National Novel Generation Month, 2016 edition.
https://nanogenmo.github.io
162 stars 7 forks source link

A dictionary of an imaginary rhyming slang #49

Open enkiv2 opened 7 years ago

enkiv2 commented 7 years ago

Inspired by #41 , a dictionary of an imaginary rhyming slang that behaves a bit like cockney rhyming slang. The plan is to take the unix dictionary file, find all entries with multi-word rhymes in cmu's rhyming dictionary, add some entries that have gone through multiple iterations of this transformation (as an etymology), and sort the results by the rhyme rather than the original word, producing results in a dictionary-style format.

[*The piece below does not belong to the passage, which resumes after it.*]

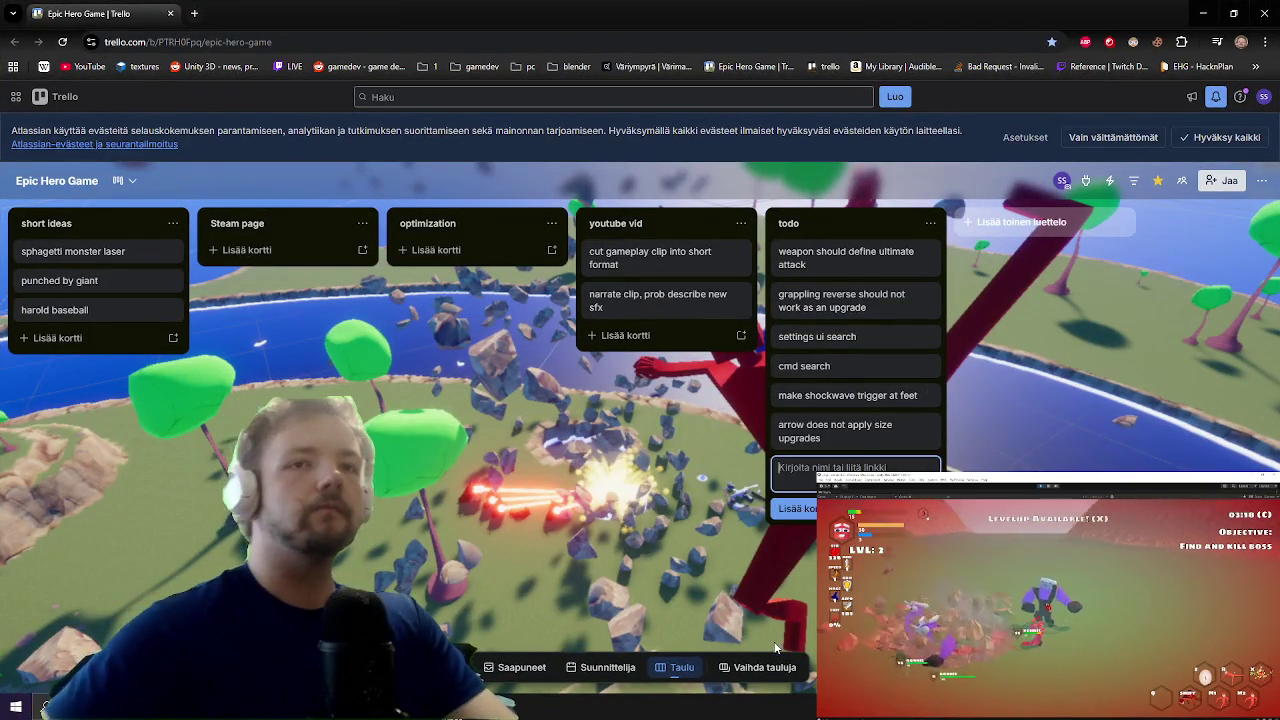
pyautogui.write('make durco ')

I'm not sure if this will produce enough entries to actually hit 50k words, but it's worth a try.

enkiv2 commented 7 years ago

A couple samples: https://github.com/enkiv2/misc/blob/master/nanogenmo-2016/rhyme-dict-sample.md https://github.com/enkiv2/misc/blob/master/nanogenmo-2016/rhyme-dict-sample2.md https://github.com/enkiv2/misc/blob/master/nanogenmo-2016/rhyme-dict-sample3.md

There are two problems with this project: using the cmu pronouncing dictionary to produce rhymes is super slow, and the cmu pronouncing dictionary contains relatively few multi-word phrases (most of which are either acronyms or proper names of some variety).

I've switched from using NLTK to using @aparrish's pronouncingpy module, which seems slightly faster & is a lot easier to use since it has its own rhyme-finding code (which is nicer than mine), but it still takes a day to generate output.